Stated problem a - Rewrite the part of the Carnival lament below that opens with the words "A Carnival lament" and closes with "and emotional fatigue.", replacing "marathon" with "grueling".

A Carnival lament
In this period when the air is full of music, of all sorts, we need to pace ourselves or we get music burnout. The people who programmed the marathon 18-hour steel pan competition for the Panorama semi-finals have never heard of burnout and exhaustion, of mental and emotional fatigue.
There is no word to describe the foolishness of subjecting us to dozens of bands from morning to night, dulling our senses and turning the pan’s sweet notes into a din and our eager ears into cloth. It was always true that an excess of anything is ruinous. Remember your Shakespeare where in Twelfth Night the bard remarks that even with love, “Surfeiting, the appetite may sicken and so die.” Panorama is the highlight of my Carnival but I, very sensibly as it turns out, missed the semi-finals, as I was to have an early morning start. But even without that inconvenience, it is hard to imagine lasting so long as to be still in the Savannah at 3 am to hear my favourite band play. And, I cannot imagine that there was anyone much remaining to hear the top big bands at that hour.

Stated problem b - From the rows below, repeat verbatim the part that opens with the line containing "scientific name: Vanessa atalanta" and closes with the line containing "genus: Tringa", and nothing else.

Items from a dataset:
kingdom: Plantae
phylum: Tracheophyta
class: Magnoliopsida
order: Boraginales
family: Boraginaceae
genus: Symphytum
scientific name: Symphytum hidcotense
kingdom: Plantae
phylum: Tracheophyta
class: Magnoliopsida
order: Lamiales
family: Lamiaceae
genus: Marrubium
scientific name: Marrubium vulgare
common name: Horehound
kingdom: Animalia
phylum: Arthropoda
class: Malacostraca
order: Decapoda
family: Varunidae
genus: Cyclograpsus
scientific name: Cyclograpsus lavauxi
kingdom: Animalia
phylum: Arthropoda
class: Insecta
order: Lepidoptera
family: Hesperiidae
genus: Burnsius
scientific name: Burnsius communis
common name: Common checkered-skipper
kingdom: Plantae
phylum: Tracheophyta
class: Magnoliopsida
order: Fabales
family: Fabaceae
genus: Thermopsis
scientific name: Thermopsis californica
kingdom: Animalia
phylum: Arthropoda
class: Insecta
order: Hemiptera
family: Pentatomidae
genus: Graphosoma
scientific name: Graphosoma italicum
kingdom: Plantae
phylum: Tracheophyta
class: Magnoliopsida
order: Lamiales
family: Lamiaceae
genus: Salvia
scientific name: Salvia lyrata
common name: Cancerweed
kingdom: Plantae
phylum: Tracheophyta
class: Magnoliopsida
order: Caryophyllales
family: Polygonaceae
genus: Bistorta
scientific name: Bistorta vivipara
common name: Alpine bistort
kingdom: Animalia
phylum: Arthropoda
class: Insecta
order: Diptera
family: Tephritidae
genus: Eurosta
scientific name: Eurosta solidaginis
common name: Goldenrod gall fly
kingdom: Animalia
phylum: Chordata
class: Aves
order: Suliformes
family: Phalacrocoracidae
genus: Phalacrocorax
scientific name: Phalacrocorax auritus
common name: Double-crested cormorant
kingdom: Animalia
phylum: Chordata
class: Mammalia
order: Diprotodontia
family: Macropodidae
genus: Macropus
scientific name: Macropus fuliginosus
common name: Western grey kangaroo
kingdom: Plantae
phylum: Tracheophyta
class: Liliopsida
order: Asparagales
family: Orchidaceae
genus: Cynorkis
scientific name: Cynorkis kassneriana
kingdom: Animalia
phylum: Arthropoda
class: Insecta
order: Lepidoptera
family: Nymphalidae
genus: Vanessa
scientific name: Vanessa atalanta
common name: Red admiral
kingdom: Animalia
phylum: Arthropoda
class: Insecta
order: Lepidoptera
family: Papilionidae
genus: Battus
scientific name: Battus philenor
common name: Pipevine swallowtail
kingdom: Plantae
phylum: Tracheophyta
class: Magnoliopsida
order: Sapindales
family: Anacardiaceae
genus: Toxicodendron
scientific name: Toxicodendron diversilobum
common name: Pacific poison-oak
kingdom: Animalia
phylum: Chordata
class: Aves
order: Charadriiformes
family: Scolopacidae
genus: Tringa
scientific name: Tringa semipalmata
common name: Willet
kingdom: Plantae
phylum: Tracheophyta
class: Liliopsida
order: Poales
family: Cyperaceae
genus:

Answer a -
A Carnival lament
In this period when the air is full of music, of all sorts, we need to pace ourselves or we get music burnout. The people who programmed the grueling 18-hour steel pan competition for the Panorama semi-finals have never heard of burnout and exhaustion, of mental and emotional fatigue.

Answer b -
scientific name: Vanessa atalanta
common name: Red admiral
kingdom: Animalia
phylum: Arthropoda
class: Insecta
order: Lepidoptera
family: Papilionidae
genus: Battus
scientific name: Battus philenor
common name: Pipevine swallowtail
kingdom: Plantae
phylum: Tracheophyta
class: Magnoliopsida
order: Sapindales
family: Anacardiaceae
genus: Toxicodendron
scientific name: Toxicodendron diversilobum
common name: Pacific poison-oak
kingdom: Animalia
phylum: Chordata
class: Aves
order: Charadriiformes
family: Scolopacidae
genus: Tringa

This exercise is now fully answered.